:: 文書の抜粋

イスラエルガザ攻撃が始まって1カ月以上たった11月16日、BBCアラビア語のカメラマン、ジェハド・エル・マシュフラウィ記者は、自宅のあるガザ地区北部を家族と一緒に脱出した。


南へ向かう際に自分と妻と子供たちが経験したことを、記者が振り返る。 


(注意: この記事にはショッキングな、生々しい描写が含まれます)大急ぎだった。


私たちは慌てふためいて、家を出た。


パンを焼いている最中に、向かい側の家が爆撃されているのに気付いたのだ。


一軒一軒。まもなくうちの番だとわかった。


こうなった場合に備えて、私たちは多少の荷造りはしてあった。だがあまりに慌ただしくて、それを持ち出すのを忘れてしまった。


玄関を閉じることさえせずに、そのまま出てきた。この時まで自宅に残っていたのは、年老いた両親を移動させたくなかったからだ。


それに、アル・ザイトゥーンの自宅は、何年も貯金してやっと建てたものだ。それでも結局は、後にするしかなかった。


息子のオマルは2012年11月、赤ちゃんのまま死んだ。


イスラエルとの別の戦争で、砲弾の破片がうちに当たったせいで。


私はこれ以上、子供を失いたくなかった。 


南部に行ったところで電気も水もないし、トイレを使うのに何時間も行列しなくてはならないことは、承知していた。


それでも結局、私たちは水のボトルを1本と、わずかなパンの残りをつかんだだけで、ほかの何万人もの人たちと一緒に、サラ・アル・ディン通りを南へ向かった。


南は安全だと、イスラエルは言った。 



画像提供, MAJED HAMDAN/ASSOCIATED PRESS画像説明,


 ジェハドさんは2012年、生後11カ月の息子オマルちゃんを殺された私たちは大家族で、大勢が一緒に歩いた。

::::

やること
1. 抜粋の「こうなった場合に備えて、私た」から「息子のオマルは2012年11月、赤ちゃんのまま死んだ。」までをすべて、一字も変えずに繰り返すこと。
2. 抜粋によると、一家がほかの何万人もの人たちと一緒に南へ向かったのは何という通りか。
抜粋に書かれていることだけを手がかりにすること。

:: 入力データ

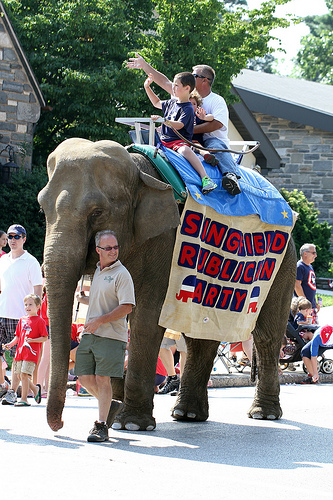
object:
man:
[74, 227, 137, 443]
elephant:
[37, 138, 298, 431]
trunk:
[42, 214, 90, 432]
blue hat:
[7, 224, 27, 237]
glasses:
[97, 244, 120, 252]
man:
[294, 241, 320, 326]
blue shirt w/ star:
[293, 260, 317, 309]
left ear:
[130, 168, 181, 248]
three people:
[126, 52, 243, 194]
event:
[0, 51, 333, 498]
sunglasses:
[6, 234, 22, 241]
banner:
[157, 192, 299, 344]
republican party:
[174, 241, 276, 314]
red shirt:
[14, 314, 49, 364]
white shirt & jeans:
[197, 90, 243, 178]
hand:
[143, 72, 155, 88]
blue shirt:
[159, 99, 194, 141]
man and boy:
[0, 223, 49, 407]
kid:
[293, 300, 315, 341]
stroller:
[278, 309, 333, 373]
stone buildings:
[0, 0, 333, 289]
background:
[1, 0, 333, 498]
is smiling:
[107, 250, 119, 260]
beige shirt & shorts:
[72, 258, 137, 378]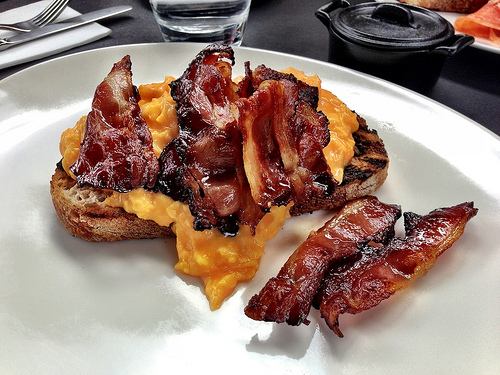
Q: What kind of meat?
A: Bacon.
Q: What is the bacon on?
A: Cheese.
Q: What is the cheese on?
A: Bread.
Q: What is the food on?
A: Plate.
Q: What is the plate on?
A: Table.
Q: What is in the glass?
A: Water.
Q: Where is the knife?
A: On the napkin.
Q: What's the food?
A: Bacon.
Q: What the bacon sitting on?
A: White plate.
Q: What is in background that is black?
A: Cup with lid.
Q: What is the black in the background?
A: Mini black pot.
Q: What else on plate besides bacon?
A: Cheese.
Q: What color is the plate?
A: White.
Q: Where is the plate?
A: On the table.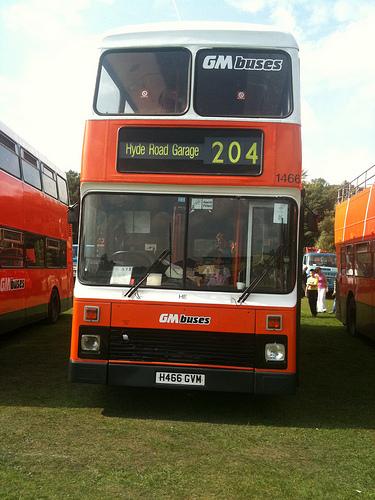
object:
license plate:
[150, 367, 208, 390]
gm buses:
[200, 51, 285, 75]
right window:
[192, 47, 294, 119]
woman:
[314, 265, 329, 313]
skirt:
[316, 285, 328, 317]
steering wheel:
[109, 246, 151, 273]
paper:
[267, 200, 293, 227]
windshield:
[75, 189, 299, 299]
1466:
[274, 169, 303, 190]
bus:
[68, 18, 311, 405]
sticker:
[236, 89, 247, 105]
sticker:
[137, 87, 151, 101]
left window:
[95, 47, 190, 116]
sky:
[0, 1, 374, 188]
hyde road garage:
[116, 140, 207, 164]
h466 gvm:
[155, 371, 203, 388]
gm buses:
[157, 310, 214, 331]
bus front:
[68, 299, 295, 389]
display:
[114, 124, 265, 177]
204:
[207, 140, 261, 169]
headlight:
[260, 340, 286, 363]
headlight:
[78, 334, 101, 357]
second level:
[85, 19, 302, 130]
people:
[303, 271, 318, 318]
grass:
[2, 291, 374, 499]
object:
[119, 333, 133, 343]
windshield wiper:
[123, 242, 170, 304]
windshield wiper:
[235, 243, 290, 307]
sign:
[108, 263, 135, 286]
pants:
[304, 289, 318, 317]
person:
[200, 249, 231, 292]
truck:
[301, 250, 340, 300]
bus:
[329, 159, 374, 352]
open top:
[327, 162, 374, 209]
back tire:
[341, 289, 360, 335]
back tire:
[45, 282, 66, 329]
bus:
[0, 119, 75, 350]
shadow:
[0, 319, 372, 428]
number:
[202, 134, 263, 167]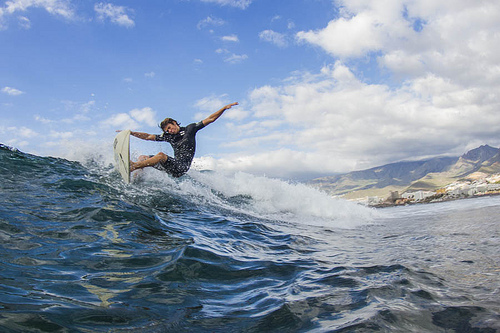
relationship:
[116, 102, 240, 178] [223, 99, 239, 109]
man has hand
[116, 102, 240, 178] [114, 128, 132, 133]
man has hand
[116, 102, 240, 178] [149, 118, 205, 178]
man wearing wet suit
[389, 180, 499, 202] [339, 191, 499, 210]
buildings on coast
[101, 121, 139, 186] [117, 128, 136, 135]
surfboard has tip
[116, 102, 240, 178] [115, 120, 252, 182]
man wearing navy blue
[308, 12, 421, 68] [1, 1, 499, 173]
clouds in sky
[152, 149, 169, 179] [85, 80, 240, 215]
knee of a man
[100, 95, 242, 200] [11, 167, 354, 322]
man surfing in ocean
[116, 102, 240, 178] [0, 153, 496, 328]
man riding on wave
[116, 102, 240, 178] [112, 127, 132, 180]
man riding on surfboard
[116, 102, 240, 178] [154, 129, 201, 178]
man in a wetsuit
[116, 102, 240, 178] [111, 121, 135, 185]
man falling off a surfboard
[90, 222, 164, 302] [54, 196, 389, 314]
reflection in water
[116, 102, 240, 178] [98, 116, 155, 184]
man holding onto a surfboard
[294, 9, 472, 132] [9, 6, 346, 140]
clouds in a sky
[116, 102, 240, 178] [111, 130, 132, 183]
man falling from surfboard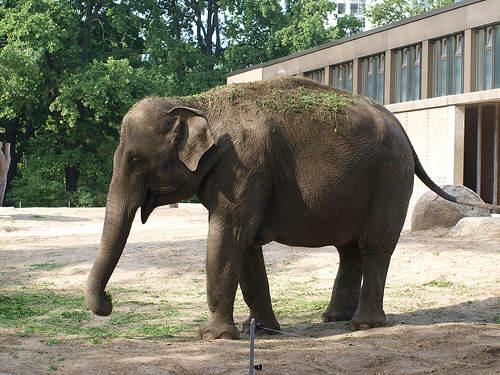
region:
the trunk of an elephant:
[85, 172, 144, 317]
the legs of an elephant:
[194, 205, 398, 336]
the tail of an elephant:
[414, 160, 499, 219]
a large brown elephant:
[83, 75, 499, 337]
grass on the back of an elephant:
[205, 91, 355, 134]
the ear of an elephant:
[160, 105, 219, 170]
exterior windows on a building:
[432, 27, 499, 96]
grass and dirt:
[0, 209, 85, 374]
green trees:
[0, 1, 105, 205]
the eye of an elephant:
[128, 152, 143, 169]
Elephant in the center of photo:
[82, 80, 446, 340]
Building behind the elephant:
[207, 1, 496, 218]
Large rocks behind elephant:
[406, 171, 498, 258]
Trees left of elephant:
[2, 0, 239, 212]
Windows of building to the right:
[321, 10, 496, 106]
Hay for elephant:
[0, 255, 290, 361]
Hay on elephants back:
[150, 55, 420, 132]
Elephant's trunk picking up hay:
[43, 250, 158, 341]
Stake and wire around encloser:
[0, 308, 495, 371]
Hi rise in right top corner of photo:
[305, 0, 412, 48]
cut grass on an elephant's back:
[174, 73, 359, 127]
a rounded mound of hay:
[413, 179, 489, 233]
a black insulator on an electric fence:
[253, 320, 263, 333]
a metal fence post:
[244, 313, 264, 373]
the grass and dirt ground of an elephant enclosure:
[2, 208, 498, 368]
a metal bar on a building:
[469, 101, 486, 206]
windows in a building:
[426, 29, 472, 96]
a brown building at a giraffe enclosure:
[217, 1, 498, 220]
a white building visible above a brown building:
[323, 0, 386, 40]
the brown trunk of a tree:
[58, 155, 80, 208]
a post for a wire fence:
[240, 309, 266, 374]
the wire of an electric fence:
[265, 323, 493, 373]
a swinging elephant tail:
[400, 121, 497, 221]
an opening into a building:
[450, 98, 498, 219]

::::

あなたの解答
1.
こうなった場合に備えて、私たちは多少の荷造りはしてあった。だがあまりに慌ただしくて、それを持ち出すのを忘れてしまった。


玄関を閉じることさえせずに、そのまま出てきた。この時まで自宅に残っていたのは、年老いた両親を移動させたくなかったからだ。


それに、アル・ザイトゥーンの自宅は、何年も貯金してやっと建てたものだ。それでも結局は、後にするしかなかった。


息子のオマルは2012年11月、赤ちゃんのまま死んだ。

2. サラ・アル・ディン通り。